They came to Baghdad - Agatha Christie [20]
‘Of course,’ said Mrs Clayton shaking hands. ‘We went to the bazaars together and you bought some lovely rugs.’
It was Mrs Clayton’s delight when not buying things herself to urge on her friends and acquaintances to seek for bargains in the local souks. She had a wonderful knowledge of values and was an excellent bargainer.
‘One of the best purchases I’ve ever made,’ said Richard. ‘And entirely owing to your good offices.’
‘Baker wants to fly to Kuwait tomorrow,’ said Gerald Clayton. ‘I’ve said that we can put him up here for tonight.’
‘But if it’s any trouble,’ began Richard.
‘Of course it’s no trouble,’ said Mrs Clayton. ‘You can’t have the best spare room, because Captain Crosbie has got it, but we can make you quite comfortable. You don’t want to buy a nice Kuwait chest, do you? Because they’ve got some lovely ones in the souk just now. Gerald wouldn’t let me buy another one for here though it would be quite useful to keep extra blankets in.’
‘You’ve got three already, dear,’ said Clayton mildly. ‘Now, if you’ll excuse me, Baker. I must get back to the office. There seems to have been a spot of trouble in the outer office. Somebody let off a revolver, I understand.’
‘One of the local sheikhs, I suppose,’ said Mrs Clayton. ‘They are so excitable and they do so love firearms.’
‘On the contrary,’ said Richard. ‘It was an Englishman. His intention seemed to be to take a potshot at an Arab.’ He added gently, ‘I knocked his arm up.’
‘So you were in it all,’ said Clayton. ‘I didn’t realize that.’ He fished a card out of his pocket. ‘Robert Hall, Achilles Works, Enfield, seems to be his name. I don’t know what he wanted to see me about.

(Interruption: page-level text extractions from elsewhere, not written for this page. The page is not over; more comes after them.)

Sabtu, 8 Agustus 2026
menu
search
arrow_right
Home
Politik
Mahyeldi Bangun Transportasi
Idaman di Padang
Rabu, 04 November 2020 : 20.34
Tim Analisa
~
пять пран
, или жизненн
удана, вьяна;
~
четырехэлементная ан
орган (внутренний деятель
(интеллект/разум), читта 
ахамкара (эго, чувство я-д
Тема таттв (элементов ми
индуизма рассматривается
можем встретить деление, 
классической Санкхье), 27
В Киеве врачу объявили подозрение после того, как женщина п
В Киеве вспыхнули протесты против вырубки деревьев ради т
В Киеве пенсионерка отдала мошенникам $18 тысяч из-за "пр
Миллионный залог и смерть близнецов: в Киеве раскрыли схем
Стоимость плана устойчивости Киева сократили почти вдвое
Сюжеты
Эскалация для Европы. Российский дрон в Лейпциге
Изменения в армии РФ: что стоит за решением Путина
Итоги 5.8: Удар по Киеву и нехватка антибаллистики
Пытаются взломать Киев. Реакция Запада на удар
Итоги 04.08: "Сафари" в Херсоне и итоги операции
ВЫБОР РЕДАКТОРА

He wasn’t drunk, was he?’
‘He said it was a joke,’ said Richard drily, ‘and that the gun went off by accident.’
Clayton raised his eyebrows.
‘Commercial travellers don’t usually carry loaded guns in their pockets,’ he said.
Clayton, Richard thought, was no fool.
‘Perhaps I ought to have stopped him going away.’

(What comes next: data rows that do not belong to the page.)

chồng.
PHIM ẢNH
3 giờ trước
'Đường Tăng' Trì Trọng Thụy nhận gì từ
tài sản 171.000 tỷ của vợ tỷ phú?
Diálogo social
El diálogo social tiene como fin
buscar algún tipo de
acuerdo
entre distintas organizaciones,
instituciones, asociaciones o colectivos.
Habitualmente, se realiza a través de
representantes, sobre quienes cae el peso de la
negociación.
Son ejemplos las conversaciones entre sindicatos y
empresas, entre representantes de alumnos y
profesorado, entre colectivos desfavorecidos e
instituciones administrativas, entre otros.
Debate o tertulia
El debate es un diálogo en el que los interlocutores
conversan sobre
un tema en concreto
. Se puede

‘It’s difficult to know what one should do when these things happen. The man he fired at wasn’t hurt?’
‘No.’
‘Probably was better to let the thing slide, then.’

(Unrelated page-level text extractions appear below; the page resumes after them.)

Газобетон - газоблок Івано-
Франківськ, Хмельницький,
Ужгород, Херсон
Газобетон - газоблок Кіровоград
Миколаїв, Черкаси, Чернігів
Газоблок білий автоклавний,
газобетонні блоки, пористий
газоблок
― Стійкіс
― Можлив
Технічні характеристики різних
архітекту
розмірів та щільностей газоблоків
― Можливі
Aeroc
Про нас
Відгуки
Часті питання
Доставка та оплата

‘I wonder what was behind it?’
‘Yes, yes…I wonder too.’
Clayton looked a little distrait.
‘Well, I must be getting back,’ he said and hurried away.
Mrs Clayton took Richard into the drawing-room, a large inside room, with green cushions and curtains and offered him a choice of coffee or beer. He chose beer and it came deliciously iced.
She asked him why he was going to Kuwait and he told her.
She asked him why he hadn’t got married yet and Richard said he didn’t think he was the marrying kind, to which Mrs Clayton said briskly, ‘Nonsense.’ Archaeologists, she said, made splendid husbands – and were there any young women coming out to the Dig this season? One or two, Richard said, and Mrs Pauncefoot Jones of course.
Mrs Clayton asked hopefully if they were nice girls who were coming out, and Richard said he didn’t know because he hadn’t met them yet. They were very inexperienced, he said.
For some reason this made Mrs Clayton laugh.
Then a short stocky man with an abrupt manner came in and was introduced as Captain Crosbie. Mr Baker, said Mrs Clayton, was an archaeologist and dug up the most wildly interesting things thousands of years old. Captain Crosbie said he never could understand how archaeologists were able to say so definitely how old these things were. Always used to think they must be the most awful liars, ha ha, said Captain Crosbie. Richard looked at him in a rather tired kind of way. No, said Captain Crosbie, but how did an archaeologist know how old a thing was? Richard said that that would take a long time to explain, and Mrs Clayton quickly took him away to see his room.
‘He’s very nice,’ said Mrs Clayton, ‘but not quite quite, you know. Hasn’t got any idea of culture.’
Richard found his room exceedingly comfortable, and his appreciation of Mrs Clayton as a hostess rose still higher.